Иван Иванович уставился на супругу посланника, потеряв дар речи. Наконец, придя в себя, он сказал:

– Простите, сударыня, но я ещё никогда не получал такого коммерческого предложения от дамы. Я начинаю думать, а не играете ли вы на бирже?

– Пока нет, но, может, с вами на пару и поиграю, – лукаво отозвалась графиня и взяла быка за рога: – Ну что, Иван Иванович, берете меня в дело?

– Конечно, ваше сиятельство, это большая честь для меня.

Долли засмеялась и предупредила:

– Я рада, но только с одним условием: когда мой муж обратится к вам с предложением, чтобы вы стали нашим поверенным и вели финансы нашей семьи, не говорите ему, что я тоже в деле.
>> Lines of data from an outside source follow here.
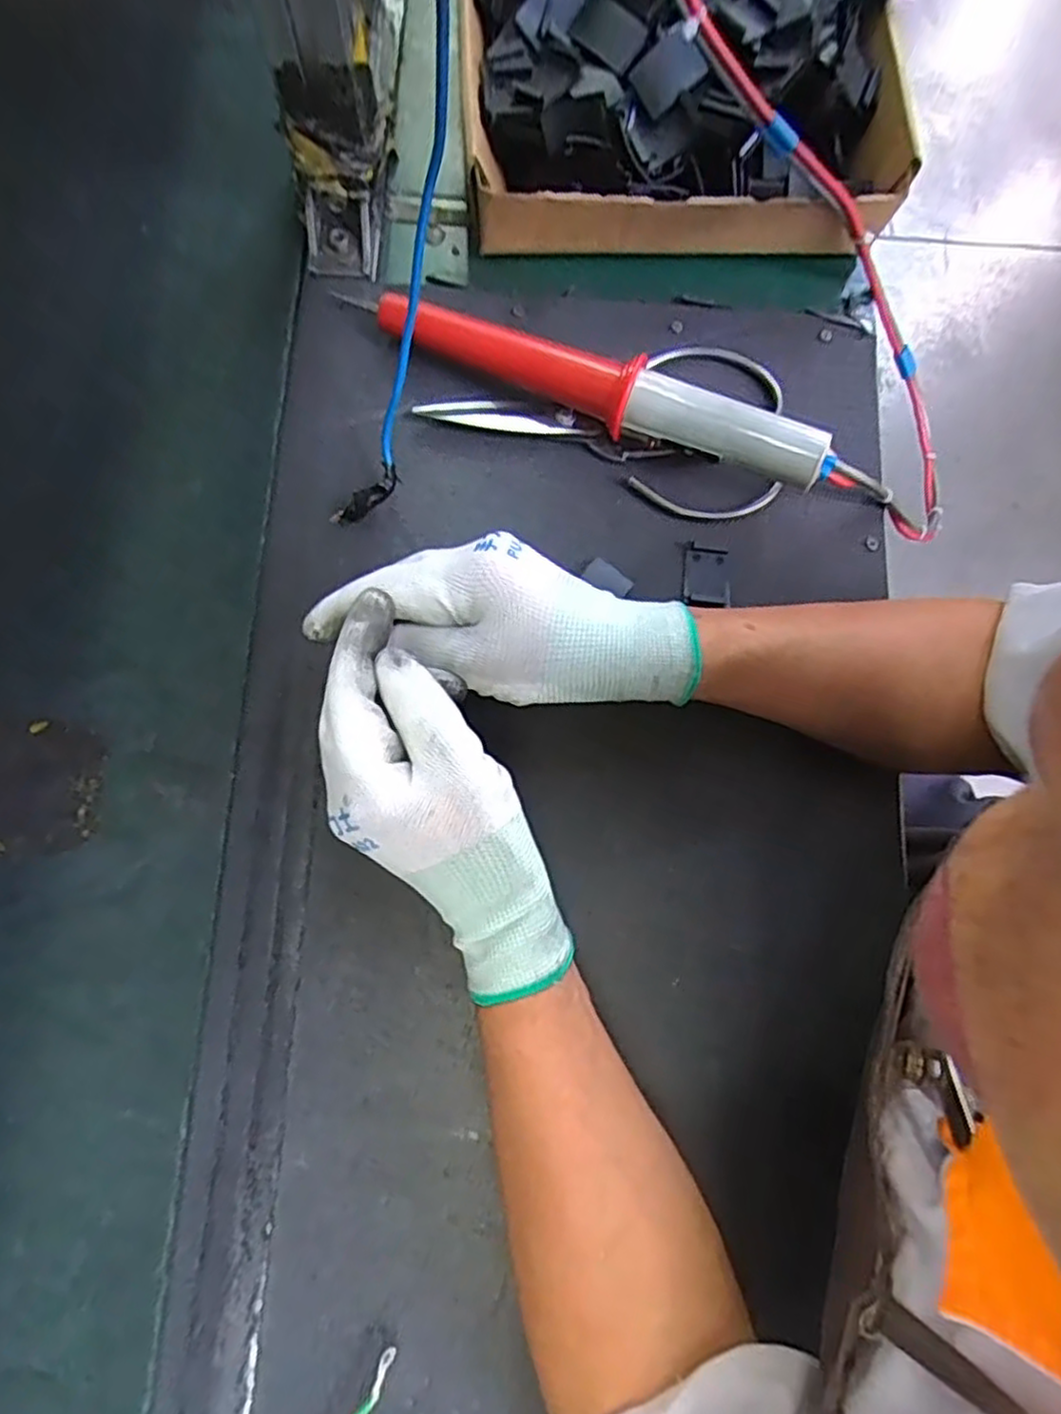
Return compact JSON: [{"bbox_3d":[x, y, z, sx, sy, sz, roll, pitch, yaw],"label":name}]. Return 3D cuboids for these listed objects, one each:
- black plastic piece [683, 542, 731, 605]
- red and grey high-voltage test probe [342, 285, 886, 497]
[{"bbox_3d":[0.096,-0.072,0.391,0.025,0.005,0.033,8,79,0],"label":"black plastic piece"},{"bbox_3d":[0.042,-0.167,0.386,0.301,0.045,0.029,23,79,3],"label":"red and grey high-voltage test probe"}]

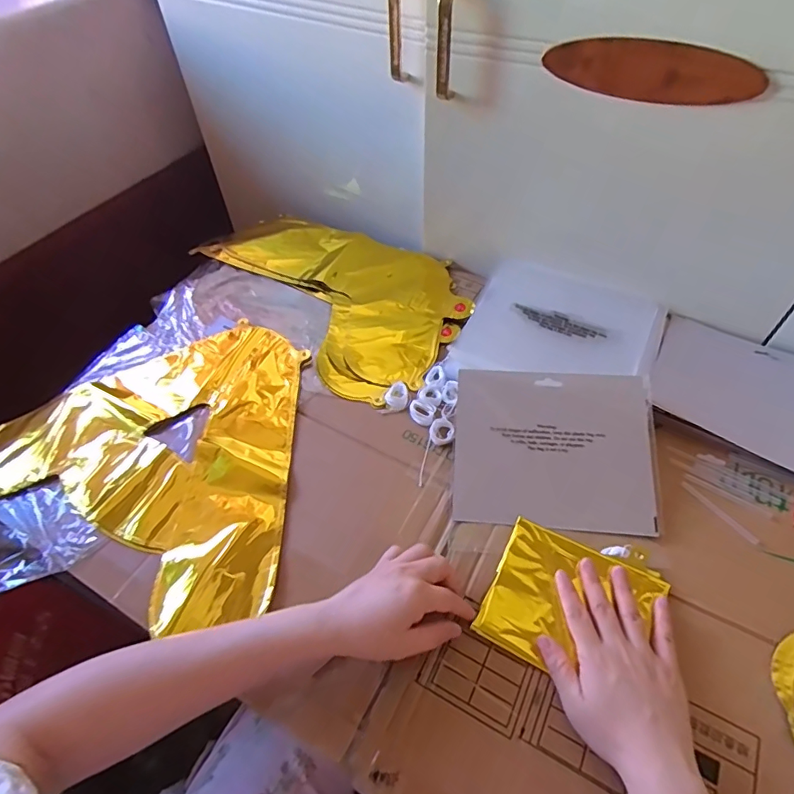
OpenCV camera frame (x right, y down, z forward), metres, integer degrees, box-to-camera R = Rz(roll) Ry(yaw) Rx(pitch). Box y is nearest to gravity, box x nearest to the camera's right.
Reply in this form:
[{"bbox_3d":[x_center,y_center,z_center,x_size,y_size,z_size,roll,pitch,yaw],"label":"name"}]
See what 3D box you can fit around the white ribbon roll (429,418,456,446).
[{"bbox_3d":[0.049,0.036,0.532,0.027,0.008,0.033,10,53,8],"label":"white ribbon roll"}]

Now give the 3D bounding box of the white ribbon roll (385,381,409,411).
[{"bbox_3d":[-0.001,-0.001,0.564,0.026,0.009,0.033,-5,52,-3],"label":"white ribbon roll"}]

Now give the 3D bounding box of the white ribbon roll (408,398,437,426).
[{"bbox_3d":[0.029,0.017,0.550,0.032,0.006,0.028,27,57,20],"label":"white ribbon roll"}]

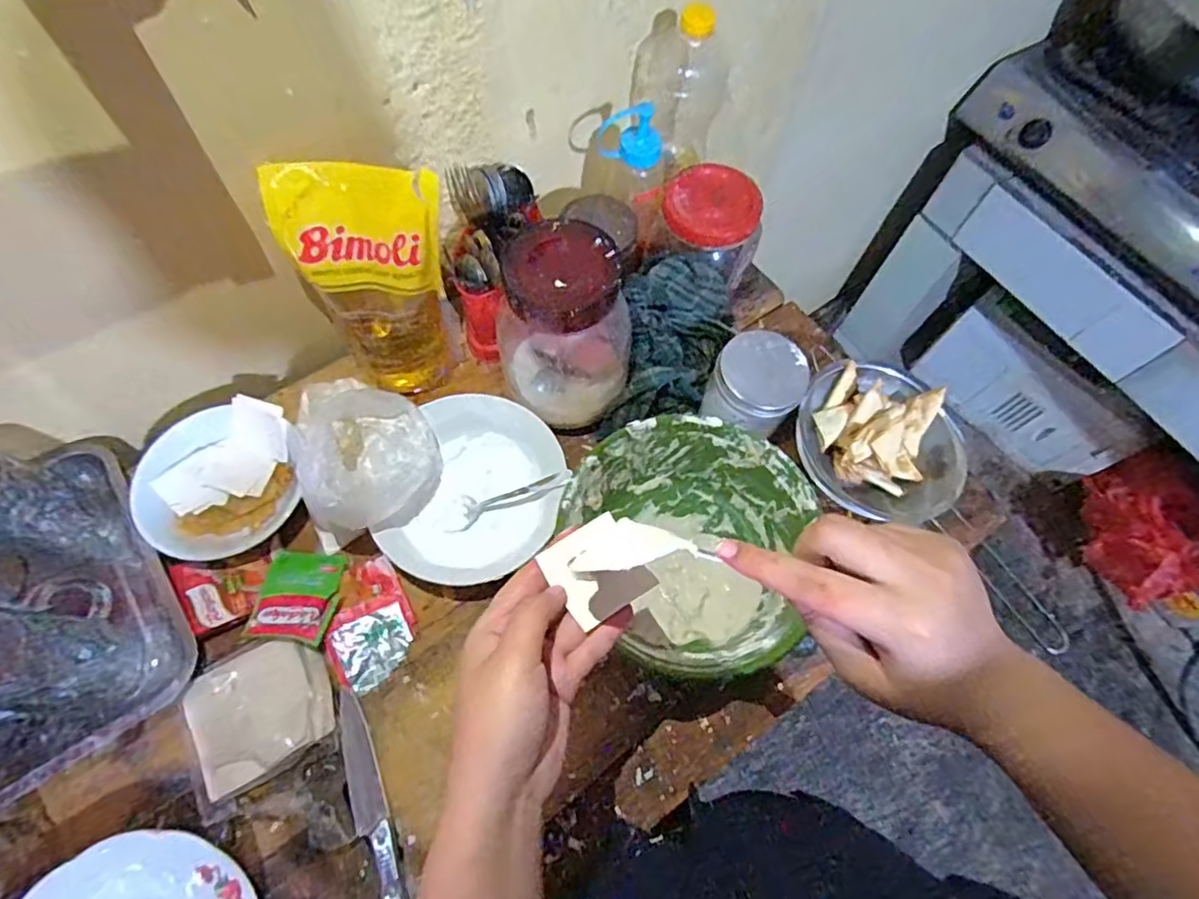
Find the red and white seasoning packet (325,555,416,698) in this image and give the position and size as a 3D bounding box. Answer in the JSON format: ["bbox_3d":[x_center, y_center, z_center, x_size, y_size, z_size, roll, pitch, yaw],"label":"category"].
[{"bbox_3d":[-0.218,0.164,0.577,0.076,0.019,0.114,-21,68,-12],"label":"red and white seasoning packet"}]

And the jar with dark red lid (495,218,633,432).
[{"bbox_3d":[-0.035,-0.111,0.603,0.099,0.199,0.103,1,65,-2],"label":"jar with dark red lid"}]

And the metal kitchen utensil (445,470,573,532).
[{"bbox_3d":[-0.090,0.044,0.605,0.133,0.021,0.035,-24,67,11],"label":"metal kitchen utensil"}]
Самостоятельность женщины в глазах её мужа имеет определённые границы.

– А разве его сиятельство хочет меня нанять? – изумился Штерн.

– Уже хочет, я так расписала ему ваши таланты, что ему тоже захотелось стать вашим доверителем.

– Конечно, ваше сиятельство, всё будет так, как вы хотите.

Вот уже и Штерн попал под всеобъемлющее обаяние графини Ливен. Кто бы сомневался, что так и будет…

– Ну, что ж, дело начато, осталось победить, – отпустив поверенного, изрекла графиня Ливен. Катя не сомневалась, что рядом с Долли это лишь вопрос времени.

Долли весело и элегантно руководила всеми. Штерн по её указке открыл контору в порту и теперь то завозил ткани, то отправлял на континент платья. Готовые наряды, выставленные на продажу в новом магазине на Бонд-стрит, разлетались как горячие пирожки, а частные заказы выполнялись безукоризненно и приносили в кассу хорошие деньги. Долли настояла, что нельзя почивать на лаврах, а следует развивать успех и продавать также шляпки, бельё, веера и меха. Платья от мадемуазель де Гримон прорывали морскую блокаду и появлялись в лучших магазинах Европы.

Штерн, уверовавший в деловую хватку графини Ливен, предложил той и впрямь попробовать себя в игре на бирже, и Долли потихоньку от мужа стала приумножать своё личное богатство. Катя искренне ею восхищалась и стремилась всё время быть рядом. Долли научила её вновь улыбаться и радоваться жизни, и только по ночам, оставаясь одна в сумраке своей спальни, Катя плакала, и тогда её спасали только мысли о сыне.